Was gilt als sexuelle Belästigung?
Sexuelle Belästigung ist klar definiert. Eine sexuelle Belästigung i.S.v. § 3 Abs. 4 AGG ist gegeben, wenn ein unerwünschtes, sexuell bestimmtes Verhalten vorliegt, welches bezweckt oder bewirkt, dass die betroffene Person in seiner Würde verletzt ist. Die Übergriffe können also von sexistischen Witzen über belästigende Blicke und Gesten bis hin zu unerwünschten Berührungen und Entblößen vor dem Opfer reichen. Meist werden hierbei Abhängigkeitsverhältnisse ausgenutzt.

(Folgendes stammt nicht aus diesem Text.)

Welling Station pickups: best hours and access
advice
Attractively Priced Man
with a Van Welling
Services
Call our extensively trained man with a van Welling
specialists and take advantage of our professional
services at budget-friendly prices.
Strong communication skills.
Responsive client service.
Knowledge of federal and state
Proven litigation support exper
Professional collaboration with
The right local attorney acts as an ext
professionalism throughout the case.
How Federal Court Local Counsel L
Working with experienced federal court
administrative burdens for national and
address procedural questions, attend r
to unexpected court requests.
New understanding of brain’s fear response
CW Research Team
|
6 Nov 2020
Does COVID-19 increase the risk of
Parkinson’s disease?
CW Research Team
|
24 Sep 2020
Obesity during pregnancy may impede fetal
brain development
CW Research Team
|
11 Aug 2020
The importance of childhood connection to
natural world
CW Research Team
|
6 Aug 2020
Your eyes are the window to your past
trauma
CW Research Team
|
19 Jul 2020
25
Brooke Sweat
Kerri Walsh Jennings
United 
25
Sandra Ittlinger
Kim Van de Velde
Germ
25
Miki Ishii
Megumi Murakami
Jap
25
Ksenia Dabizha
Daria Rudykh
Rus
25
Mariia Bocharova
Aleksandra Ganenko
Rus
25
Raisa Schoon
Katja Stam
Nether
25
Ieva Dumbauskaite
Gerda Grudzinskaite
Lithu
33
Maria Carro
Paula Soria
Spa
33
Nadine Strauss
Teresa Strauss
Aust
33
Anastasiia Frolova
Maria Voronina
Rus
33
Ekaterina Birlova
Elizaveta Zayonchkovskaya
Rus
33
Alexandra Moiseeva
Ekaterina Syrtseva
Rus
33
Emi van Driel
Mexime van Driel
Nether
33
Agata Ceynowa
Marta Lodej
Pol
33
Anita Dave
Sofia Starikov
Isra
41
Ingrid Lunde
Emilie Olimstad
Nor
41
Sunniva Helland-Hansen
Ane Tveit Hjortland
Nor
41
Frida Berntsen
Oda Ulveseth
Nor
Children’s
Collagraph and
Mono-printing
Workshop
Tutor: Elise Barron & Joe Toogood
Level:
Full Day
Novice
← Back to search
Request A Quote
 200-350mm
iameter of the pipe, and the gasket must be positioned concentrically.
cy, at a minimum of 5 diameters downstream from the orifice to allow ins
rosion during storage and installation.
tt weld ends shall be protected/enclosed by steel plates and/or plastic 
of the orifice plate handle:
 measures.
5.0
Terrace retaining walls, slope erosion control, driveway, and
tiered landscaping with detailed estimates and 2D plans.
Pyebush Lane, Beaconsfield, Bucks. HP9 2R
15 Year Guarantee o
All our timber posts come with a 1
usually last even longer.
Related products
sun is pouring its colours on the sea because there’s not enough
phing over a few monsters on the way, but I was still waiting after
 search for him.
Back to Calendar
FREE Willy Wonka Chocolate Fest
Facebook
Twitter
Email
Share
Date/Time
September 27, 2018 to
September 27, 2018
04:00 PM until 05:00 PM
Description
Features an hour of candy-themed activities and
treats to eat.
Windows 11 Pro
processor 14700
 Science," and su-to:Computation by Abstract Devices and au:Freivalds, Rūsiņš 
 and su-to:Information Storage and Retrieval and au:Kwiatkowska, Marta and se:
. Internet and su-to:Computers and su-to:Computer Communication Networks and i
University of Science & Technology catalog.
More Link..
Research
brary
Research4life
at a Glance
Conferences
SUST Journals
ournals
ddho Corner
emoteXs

Aus diesem Grunde muss sexuelle Belästigung am Arbeitsplatz immer mit Bezug auf bestehende hierarchischen Positionen innerhalb von betrieblichen Strukturen betrachtet werden. Sexismus tritt vor allem dort auf, wo Frauen in der Minderheit sind. Da auch weit weniger Frauen in hierarchisch übergeordneten Positionen im Unternehmen sitzen, laufen sie auch häufiger Gefahr Opfer von sexueller Belästigung am Arbeitsplatz zu werden.
Pflichten des Arbeitgebers
Das Allgemeines Gleichbehandlungsgesetz (AAG) verbietet sexuelle Belästigung und gibt den Beschäftigten Rechte, sich gegen solche Belästigungen zu wehren. Gleichzeitig bestimmt das AGG aber auch eine Schutzpflicht für den Arbeitgeber. Falls er dieser Pflicht nicht nachkommt, haben Betroffene folgende Rechte:
- Leistungsverweigerungsrecht (§ 14 AGG): Betroffene können die Arbeit ohne Verlust des Gehalts einstellen.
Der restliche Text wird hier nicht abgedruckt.